Eigentlich hatte er nur Ruhe und Abgeschiedenheit gesucht, als er seine erste Polarreise antrat. „Ich bin beruflich viel gereist“, erzählt Rogge. Bandstraßen für die Automobilbranche hat er gebaut, bei Thyssen-Krupp in Bremen. Großstädte und Menschenmassen in aller Welt prägten seinen Alltag. Er suchte den Kontrast. Und war angefixt.

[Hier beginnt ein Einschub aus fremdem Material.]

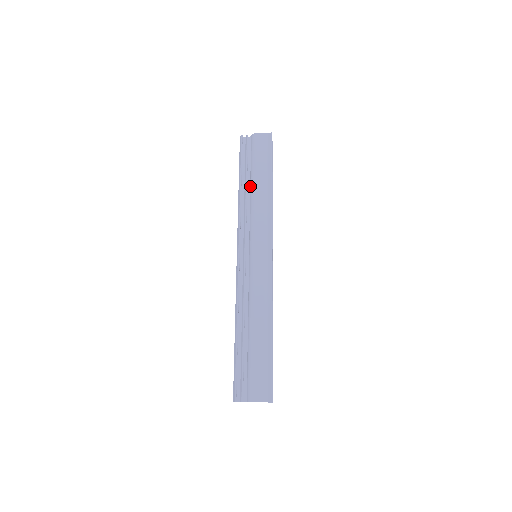
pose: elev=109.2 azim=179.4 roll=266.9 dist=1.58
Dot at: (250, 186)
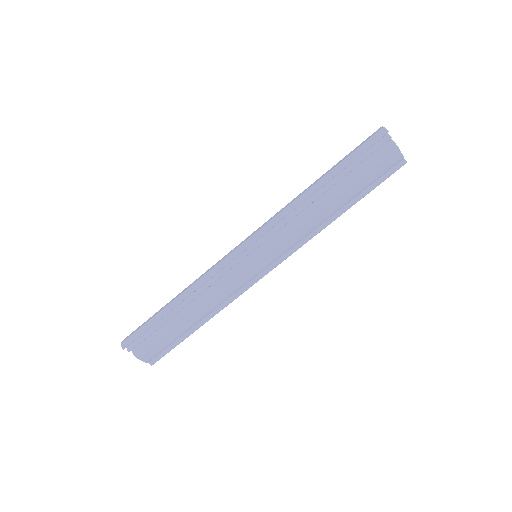
Dot at: (327, 193)
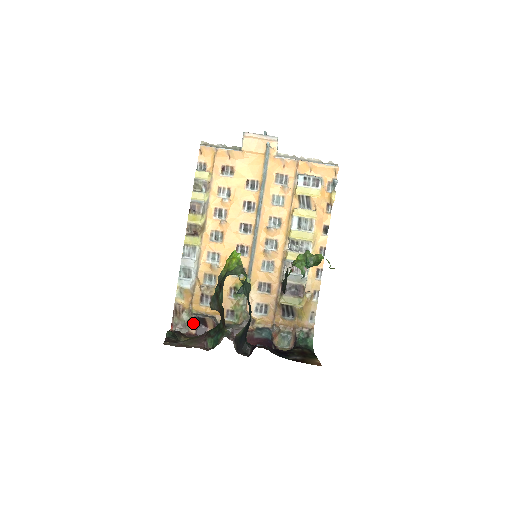
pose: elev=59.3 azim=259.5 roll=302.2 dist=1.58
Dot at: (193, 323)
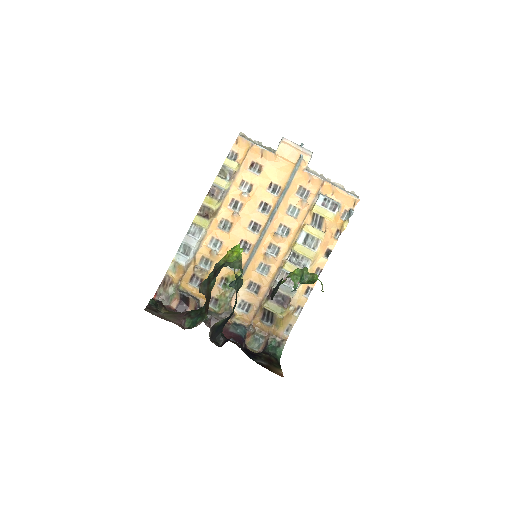
Dot at: (176, 298)
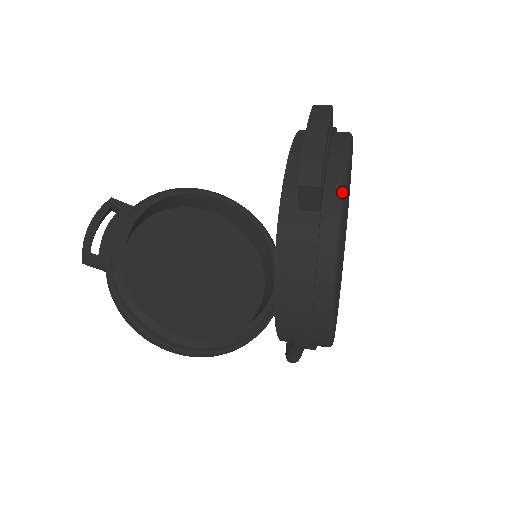
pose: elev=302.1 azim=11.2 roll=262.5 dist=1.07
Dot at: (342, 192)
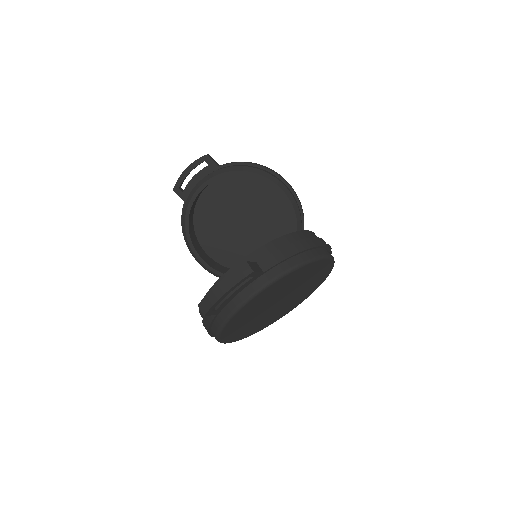
Dot at: (232, 315)
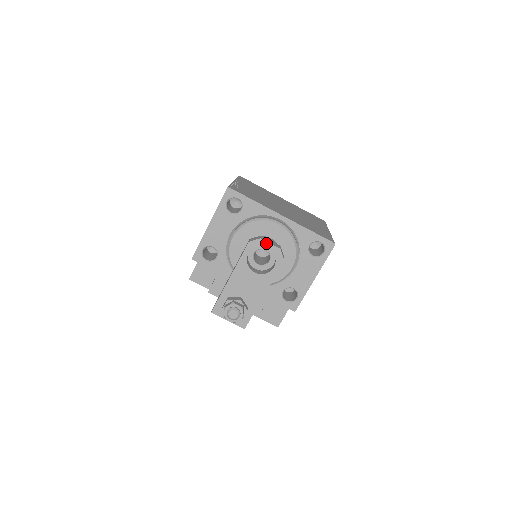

„Wen dieses Virus gepackt hat, den lässt es nicht mehr los“, sagt er. „Das Eis. Die Stille. Die Kälte und das Licht. Die weitgehende Unberührtheit der Natur. Und das gar nicht mal so weit weg. Von Hamburg fliegt man mit SAS in nur vier Stunden bis Spitzbergen. Aber die meisten Menschen kennen das noch nicht mal. Und bei Franz-Josef-Land denken die meisten, das wär in Österreich.“

Zum Fotografieren ist Rainer Rogge eher beiläufig gekommen. „Früher hab ich Aquarelle gemalt“, erzählt er. „Auch ausgestellt, und auch durchaus erfolgreich.“ Auf einer seiner Polarreisen lernte er NDR-Fernsehkoch Rainer Sass kennen. Beide Rainers freundeten sich ein bisschen an, und dabei bekam Sass ein paar von Rogges Fotos zu Gesicht. „Damit musst du was machen“, hatte Sass zu ihm gesagt. „Die musst du zeigen.“ Fanden andere offensichtlich auch. Jedenfalls hatte Rainer Rogge kurz danach seine erste Fotoausstellung.

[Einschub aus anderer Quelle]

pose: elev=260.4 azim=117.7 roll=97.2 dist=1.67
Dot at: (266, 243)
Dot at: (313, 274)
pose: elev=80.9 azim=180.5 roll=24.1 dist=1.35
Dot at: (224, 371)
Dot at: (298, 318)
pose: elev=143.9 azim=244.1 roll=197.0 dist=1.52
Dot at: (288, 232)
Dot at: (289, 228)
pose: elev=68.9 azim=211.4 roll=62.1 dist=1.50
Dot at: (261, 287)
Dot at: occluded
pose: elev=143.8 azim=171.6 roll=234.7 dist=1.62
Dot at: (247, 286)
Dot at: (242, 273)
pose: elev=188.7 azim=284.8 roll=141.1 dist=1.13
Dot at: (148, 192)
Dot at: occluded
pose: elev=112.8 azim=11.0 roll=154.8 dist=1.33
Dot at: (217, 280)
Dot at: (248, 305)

Ein Bild von einem Pinguin hatte damals eine Schlüsselrolle gespielt. Das Tier rutscht auf dem Bauch durch den Schnee. Das Besondere ist das Spiel von Licht und Kontrast. Die weißen Bauchfedern verschmelzen geradezu mit dem Schnee, und nur wer ganz nah an das Foto herangeht, kann erkennen, wo der Pinguin aufhört und der Schnee anfängt. „Das Foto ist mein Markenzeichen geworden“, sagt Rogge. „Das nehme ich zu jeder Ausstellung mit.“ In Syke ist es zusammen mit den anderen Fotografien von heute an bis zum 16. Juni während der Café-Öffnungszeiten zu sehen.